What Baseten does well
- Model serving with autoscaling: Automatically scales between zero and your max replica count, letting your model handle spikes in traffic and scale down to save costs.
- Inference Stack: Includes low-latency, high-throughput runtimes using optimized kernels like TensorRT; routing, metrics, and performance built in.
- Chains for mini workflows: Enables multi-model pipelines and chained logic under a single endpoint.
- Integration and observability: Offers API/CLI/SDK interfaces, Prometheus-compatible metrics, and observability out of the box .
Where it’s limited
- Baseten handles GPU provisioning and inference orchestration, but it does not provide BYOC, nor does it allow deployment of full-stack services (no Postgres/Redis/API containers).
- Custom infrastructure, like private networking or CI/CD pipelines, must be managed externally.
For a deeper comparison, check out our post on Baseten alternatives for AI/ML model deployment.
Go with this if you’re deploying pre-trained or fine-tuned models with autoscaling and workflow chaining, and don’t need infrastructure customization.
AnyScale is a managed platform built around Ray, designed to help you develop, scale, and deploy distributed AI applications with minimal infrastructure overhead.
What AnyScale enables:
- Ray-native clusters: Provision and manage clusters effortlessly, supporting Python-first workflows across clouds and accelerators.
- Auto-scaling & fault tolerance: Clusters automatically scale based on workload demands, with built-in retries and recovery.
- RayTurbo performance: Runs on an enhanced version of Ray designed for maximum GPU utilization and efficiency.
- Tooling & ecosystem integrations: Includes hosted development workspaces, monitoring, support for cron-like scheduling, and APIs, integrating natively with frameworks like Tune, RLlib, and Serve.
Limitations for smaller teams:
- Steeper learning curve due to Ray’s distributed programming model.
- Not built for managing non-Ray services, e.g., databases, APIs, or microservices.
- No built-in support for BYOC; all infrastructure remains within AnyScale’s managed environment.
See more in AnyScale alternatives for AI/ML model deployment.
Go with this if your team uses Ray and needs distributed compute with advanced orchestration across GPUs and nodes.
Vast.ai is a decentralized marketplace that connects users with distributed GPU providers, from hobbyists to data centers, offering significantly lower pricing compared to traditional cloud providers.
What makes Vast.ai stand out:
- Spot and on-demand GPUs: Rent GPUs at up to ~3–5× lower cost via interruptible spot instances or higher-priority on-demand options.
- Global provider network: Users can filter by GPU type, performance (via dlperf), RAM, CPU, and security level.
- Flexible interfaces: Choose from the web UI, a Python CLI, or REST API to launch containers or VMs with SSH or Jupyter support.
Trade-offs to consider:
- Built as a compute marketplace, Vast.ai doesn't provide built-in orchestration, secure runtimes, or managed services like APIs, databases, or CI/CD.
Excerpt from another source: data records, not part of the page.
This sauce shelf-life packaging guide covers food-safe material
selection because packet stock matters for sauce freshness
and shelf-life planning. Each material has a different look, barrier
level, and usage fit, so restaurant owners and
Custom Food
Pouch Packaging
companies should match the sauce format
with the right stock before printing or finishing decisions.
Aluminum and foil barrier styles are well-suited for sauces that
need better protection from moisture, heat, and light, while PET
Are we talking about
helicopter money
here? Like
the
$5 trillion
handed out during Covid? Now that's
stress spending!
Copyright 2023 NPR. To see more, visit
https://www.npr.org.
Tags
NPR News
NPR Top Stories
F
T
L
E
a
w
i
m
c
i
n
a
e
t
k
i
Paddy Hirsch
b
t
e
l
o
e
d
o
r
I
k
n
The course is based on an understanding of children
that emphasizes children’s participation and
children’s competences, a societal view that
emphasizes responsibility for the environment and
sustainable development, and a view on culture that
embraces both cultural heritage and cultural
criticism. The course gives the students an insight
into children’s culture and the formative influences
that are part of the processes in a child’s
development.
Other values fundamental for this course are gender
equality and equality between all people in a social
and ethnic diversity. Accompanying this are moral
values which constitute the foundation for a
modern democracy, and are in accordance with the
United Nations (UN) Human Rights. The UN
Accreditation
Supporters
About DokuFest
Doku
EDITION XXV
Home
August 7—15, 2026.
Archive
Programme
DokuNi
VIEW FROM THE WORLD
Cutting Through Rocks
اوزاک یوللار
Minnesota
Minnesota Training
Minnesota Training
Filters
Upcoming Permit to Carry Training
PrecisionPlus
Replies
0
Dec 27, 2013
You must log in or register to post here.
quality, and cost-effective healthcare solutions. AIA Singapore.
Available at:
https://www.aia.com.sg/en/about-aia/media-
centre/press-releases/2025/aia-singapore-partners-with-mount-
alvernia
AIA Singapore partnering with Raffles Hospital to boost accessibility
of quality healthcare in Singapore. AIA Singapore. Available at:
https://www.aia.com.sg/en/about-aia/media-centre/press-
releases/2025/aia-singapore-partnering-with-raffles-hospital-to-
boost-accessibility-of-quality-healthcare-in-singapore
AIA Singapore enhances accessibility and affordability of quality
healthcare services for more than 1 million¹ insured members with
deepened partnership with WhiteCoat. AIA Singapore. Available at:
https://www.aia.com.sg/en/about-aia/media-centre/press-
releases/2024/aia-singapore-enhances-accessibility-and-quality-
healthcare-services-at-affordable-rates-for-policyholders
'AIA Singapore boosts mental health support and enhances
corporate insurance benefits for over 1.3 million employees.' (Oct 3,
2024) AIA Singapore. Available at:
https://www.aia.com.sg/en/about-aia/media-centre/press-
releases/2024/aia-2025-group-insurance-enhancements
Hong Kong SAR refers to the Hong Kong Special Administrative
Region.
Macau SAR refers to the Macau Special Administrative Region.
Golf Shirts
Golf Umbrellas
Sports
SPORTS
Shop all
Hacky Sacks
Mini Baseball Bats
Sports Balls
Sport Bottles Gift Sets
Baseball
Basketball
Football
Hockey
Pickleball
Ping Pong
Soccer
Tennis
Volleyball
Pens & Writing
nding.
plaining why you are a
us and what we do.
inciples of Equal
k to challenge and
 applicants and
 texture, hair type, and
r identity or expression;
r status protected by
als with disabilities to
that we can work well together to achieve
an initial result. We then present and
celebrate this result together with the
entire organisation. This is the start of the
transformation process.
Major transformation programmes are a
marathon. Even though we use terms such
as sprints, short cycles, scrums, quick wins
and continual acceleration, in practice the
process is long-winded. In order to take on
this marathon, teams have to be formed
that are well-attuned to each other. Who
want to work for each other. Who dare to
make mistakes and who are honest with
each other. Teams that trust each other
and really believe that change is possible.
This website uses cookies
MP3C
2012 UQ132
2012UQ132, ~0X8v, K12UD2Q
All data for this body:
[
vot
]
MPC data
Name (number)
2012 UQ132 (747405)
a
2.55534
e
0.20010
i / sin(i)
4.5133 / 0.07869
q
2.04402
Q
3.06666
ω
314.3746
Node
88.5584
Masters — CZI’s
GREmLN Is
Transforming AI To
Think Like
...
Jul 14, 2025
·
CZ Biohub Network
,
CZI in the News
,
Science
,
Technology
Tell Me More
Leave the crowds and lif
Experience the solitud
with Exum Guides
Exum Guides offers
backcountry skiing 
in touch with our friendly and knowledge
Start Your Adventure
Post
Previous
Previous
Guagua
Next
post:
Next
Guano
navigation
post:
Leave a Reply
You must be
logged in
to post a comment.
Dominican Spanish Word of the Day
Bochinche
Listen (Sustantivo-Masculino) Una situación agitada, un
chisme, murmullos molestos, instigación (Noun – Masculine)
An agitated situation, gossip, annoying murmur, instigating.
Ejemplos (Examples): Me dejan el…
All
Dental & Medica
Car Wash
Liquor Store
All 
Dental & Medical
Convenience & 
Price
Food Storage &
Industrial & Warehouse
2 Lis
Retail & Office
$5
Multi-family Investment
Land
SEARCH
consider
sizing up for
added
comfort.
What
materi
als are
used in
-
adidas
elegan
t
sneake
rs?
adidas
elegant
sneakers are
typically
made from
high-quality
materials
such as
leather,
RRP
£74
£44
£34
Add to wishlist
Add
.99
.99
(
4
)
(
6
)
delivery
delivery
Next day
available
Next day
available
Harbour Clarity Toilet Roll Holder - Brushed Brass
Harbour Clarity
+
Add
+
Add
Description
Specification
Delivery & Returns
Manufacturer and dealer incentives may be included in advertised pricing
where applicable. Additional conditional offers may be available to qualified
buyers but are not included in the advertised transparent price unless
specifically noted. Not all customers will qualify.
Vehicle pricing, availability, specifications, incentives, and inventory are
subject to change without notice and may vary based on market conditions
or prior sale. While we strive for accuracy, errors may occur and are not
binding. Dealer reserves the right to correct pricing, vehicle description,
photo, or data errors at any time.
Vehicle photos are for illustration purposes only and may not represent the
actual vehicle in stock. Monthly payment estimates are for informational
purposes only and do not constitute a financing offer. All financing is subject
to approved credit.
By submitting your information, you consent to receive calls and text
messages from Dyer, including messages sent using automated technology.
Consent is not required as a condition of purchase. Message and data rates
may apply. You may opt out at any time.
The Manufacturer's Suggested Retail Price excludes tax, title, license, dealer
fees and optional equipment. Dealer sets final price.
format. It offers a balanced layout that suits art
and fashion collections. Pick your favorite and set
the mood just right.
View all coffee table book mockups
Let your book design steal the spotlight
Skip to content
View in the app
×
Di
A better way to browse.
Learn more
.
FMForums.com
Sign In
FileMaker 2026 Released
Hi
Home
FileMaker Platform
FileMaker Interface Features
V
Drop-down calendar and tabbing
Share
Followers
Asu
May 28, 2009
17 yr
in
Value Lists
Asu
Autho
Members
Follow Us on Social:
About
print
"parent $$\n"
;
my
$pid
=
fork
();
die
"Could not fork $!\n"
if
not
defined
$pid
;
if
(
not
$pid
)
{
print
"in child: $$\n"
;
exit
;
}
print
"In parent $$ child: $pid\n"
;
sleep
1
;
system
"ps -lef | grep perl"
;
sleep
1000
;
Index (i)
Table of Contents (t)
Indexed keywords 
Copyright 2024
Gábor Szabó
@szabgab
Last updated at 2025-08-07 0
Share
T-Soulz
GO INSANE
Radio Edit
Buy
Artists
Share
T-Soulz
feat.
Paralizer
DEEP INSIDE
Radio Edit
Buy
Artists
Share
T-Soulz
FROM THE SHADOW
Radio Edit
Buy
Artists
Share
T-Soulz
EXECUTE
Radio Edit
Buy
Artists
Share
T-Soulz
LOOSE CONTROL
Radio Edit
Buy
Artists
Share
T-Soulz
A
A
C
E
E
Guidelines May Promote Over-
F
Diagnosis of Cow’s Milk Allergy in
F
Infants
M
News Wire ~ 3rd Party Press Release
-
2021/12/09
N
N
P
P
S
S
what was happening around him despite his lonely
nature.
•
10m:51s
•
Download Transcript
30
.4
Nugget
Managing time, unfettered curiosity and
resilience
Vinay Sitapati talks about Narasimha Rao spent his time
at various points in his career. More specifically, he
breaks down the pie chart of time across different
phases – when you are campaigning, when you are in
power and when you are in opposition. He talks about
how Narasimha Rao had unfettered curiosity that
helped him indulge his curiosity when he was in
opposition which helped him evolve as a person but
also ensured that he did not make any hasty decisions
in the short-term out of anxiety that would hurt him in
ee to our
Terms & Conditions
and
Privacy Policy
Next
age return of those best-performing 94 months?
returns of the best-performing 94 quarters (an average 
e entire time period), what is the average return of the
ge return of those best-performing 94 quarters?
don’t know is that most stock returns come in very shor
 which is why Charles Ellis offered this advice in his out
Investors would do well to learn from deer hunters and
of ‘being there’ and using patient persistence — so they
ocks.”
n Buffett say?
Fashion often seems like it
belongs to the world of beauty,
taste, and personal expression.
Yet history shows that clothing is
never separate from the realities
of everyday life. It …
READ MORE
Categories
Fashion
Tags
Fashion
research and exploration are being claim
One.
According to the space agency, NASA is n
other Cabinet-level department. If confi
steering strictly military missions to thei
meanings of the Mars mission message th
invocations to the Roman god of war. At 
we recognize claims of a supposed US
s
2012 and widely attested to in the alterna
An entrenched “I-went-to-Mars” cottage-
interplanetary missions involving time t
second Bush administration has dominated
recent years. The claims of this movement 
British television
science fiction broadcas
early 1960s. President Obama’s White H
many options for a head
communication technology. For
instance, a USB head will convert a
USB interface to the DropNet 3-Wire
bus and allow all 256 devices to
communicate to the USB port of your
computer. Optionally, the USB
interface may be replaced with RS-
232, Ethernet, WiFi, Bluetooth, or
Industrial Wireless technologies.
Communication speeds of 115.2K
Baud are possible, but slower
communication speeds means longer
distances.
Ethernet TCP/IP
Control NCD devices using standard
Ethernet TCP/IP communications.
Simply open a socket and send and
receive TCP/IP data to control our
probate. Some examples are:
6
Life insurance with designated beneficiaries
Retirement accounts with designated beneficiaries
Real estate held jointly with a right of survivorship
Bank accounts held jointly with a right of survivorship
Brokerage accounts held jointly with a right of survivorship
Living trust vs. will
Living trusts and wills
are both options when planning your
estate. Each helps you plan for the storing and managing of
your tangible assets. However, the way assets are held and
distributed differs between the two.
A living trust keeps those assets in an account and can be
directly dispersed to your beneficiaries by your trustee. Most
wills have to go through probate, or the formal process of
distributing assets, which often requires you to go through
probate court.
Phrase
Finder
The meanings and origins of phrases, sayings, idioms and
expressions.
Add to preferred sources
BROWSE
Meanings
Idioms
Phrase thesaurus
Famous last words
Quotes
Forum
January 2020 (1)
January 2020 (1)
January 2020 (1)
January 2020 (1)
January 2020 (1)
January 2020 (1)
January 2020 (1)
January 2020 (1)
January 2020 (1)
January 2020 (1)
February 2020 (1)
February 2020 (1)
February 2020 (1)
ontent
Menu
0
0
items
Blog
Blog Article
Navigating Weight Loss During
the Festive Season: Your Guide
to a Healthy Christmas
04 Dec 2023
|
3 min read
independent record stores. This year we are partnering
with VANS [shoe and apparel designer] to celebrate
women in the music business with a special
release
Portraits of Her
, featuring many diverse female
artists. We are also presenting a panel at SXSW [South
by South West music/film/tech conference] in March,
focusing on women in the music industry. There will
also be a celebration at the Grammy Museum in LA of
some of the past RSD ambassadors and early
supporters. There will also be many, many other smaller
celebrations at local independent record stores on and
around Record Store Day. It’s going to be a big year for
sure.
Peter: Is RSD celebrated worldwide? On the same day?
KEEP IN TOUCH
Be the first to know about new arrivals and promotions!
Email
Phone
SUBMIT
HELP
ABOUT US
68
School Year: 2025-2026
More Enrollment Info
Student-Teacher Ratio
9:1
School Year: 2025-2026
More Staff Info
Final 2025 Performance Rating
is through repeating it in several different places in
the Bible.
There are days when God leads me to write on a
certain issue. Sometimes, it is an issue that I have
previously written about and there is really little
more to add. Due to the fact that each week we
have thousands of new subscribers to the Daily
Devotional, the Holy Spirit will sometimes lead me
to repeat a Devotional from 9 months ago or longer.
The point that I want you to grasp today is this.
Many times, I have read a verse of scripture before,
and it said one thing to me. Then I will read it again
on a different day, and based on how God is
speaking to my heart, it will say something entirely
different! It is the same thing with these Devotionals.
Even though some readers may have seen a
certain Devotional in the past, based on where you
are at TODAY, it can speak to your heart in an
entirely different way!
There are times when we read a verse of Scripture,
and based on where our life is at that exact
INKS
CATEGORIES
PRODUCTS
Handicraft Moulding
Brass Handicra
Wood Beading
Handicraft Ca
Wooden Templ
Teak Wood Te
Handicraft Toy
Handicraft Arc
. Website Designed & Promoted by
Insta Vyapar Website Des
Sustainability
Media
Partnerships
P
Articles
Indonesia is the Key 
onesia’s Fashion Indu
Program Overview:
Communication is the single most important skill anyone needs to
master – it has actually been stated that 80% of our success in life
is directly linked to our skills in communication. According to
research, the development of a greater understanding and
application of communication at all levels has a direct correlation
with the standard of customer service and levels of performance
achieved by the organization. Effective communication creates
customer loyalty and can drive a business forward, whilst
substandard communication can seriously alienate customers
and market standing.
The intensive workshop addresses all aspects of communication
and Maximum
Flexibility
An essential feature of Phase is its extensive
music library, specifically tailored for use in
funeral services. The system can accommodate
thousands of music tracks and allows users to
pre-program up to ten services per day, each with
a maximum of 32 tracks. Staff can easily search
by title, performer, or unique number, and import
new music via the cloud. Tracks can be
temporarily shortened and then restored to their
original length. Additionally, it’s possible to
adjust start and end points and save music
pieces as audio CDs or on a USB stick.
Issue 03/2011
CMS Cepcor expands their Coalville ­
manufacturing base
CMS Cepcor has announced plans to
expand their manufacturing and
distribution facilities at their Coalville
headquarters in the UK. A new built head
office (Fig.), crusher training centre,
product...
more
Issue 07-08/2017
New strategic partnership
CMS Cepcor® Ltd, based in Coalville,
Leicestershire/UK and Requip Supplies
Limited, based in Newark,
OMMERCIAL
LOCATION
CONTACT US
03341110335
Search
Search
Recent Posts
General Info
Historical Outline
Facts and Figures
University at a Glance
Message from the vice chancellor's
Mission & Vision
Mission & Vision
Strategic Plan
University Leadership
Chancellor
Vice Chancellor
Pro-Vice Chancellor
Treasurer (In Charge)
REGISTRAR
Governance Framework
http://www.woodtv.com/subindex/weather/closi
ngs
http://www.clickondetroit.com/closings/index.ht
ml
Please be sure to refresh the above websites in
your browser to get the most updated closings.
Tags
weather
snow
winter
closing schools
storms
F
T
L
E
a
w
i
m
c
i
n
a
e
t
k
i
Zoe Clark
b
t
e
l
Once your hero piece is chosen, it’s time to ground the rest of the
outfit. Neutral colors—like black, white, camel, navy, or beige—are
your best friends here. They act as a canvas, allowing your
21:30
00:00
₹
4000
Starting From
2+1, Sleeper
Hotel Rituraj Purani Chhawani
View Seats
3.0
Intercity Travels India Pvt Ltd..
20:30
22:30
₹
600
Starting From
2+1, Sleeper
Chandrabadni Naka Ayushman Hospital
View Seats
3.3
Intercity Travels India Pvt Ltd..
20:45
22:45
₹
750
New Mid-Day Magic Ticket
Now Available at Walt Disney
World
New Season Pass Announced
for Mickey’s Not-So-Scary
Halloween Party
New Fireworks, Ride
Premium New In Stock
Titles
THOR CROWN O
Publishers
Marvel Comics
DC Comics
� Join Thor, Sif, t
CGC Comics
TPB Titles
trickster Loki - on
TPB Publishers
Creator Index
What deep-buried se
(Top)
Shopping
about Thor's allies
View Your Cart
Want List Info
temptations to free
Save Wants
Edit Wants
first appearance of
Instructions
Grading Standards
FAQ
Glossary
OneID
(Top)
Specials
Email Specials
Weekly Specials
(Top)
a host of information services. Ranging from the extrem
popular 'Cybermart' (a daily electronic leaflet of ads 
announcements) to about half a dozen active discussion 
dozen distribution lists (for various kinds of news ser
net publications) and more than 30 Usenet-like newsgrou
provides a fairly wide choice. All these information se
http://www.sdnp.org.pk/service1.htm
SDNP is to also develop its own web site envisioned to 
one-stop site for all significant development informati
- Isolation is handled via unprivileged Docker containers, but there’s no guarantee of cross-tenant security unless you choose trusted providers or enable single-tenant options**.**
Go with this if cost is your top concern, you’re comfortable managing infrastructure directly, and you can tolerate the limited orchestration and security trade-offs.
Most GPU platforms focus on one thing: serving models. However, if you're building full AI applications, those with APIs, scheduled jobs, databases, or background workers, raw compute isn't enough.
You’ll need a platform that can support:
- Secure multi-tenant environments for generated code
- Job orchestration across notebooks, fine-tuning tasks, and inference
- CI/CD pipelines and Git-based deployments
- Postgres, Redis, and other supporting services
Northflank brings all of this together. You can deploy GPU workloads like LLMs and fine-tuning jobs alongside your full stack, with CI/CD, logs, networking, RBAC, and audit trails already in place.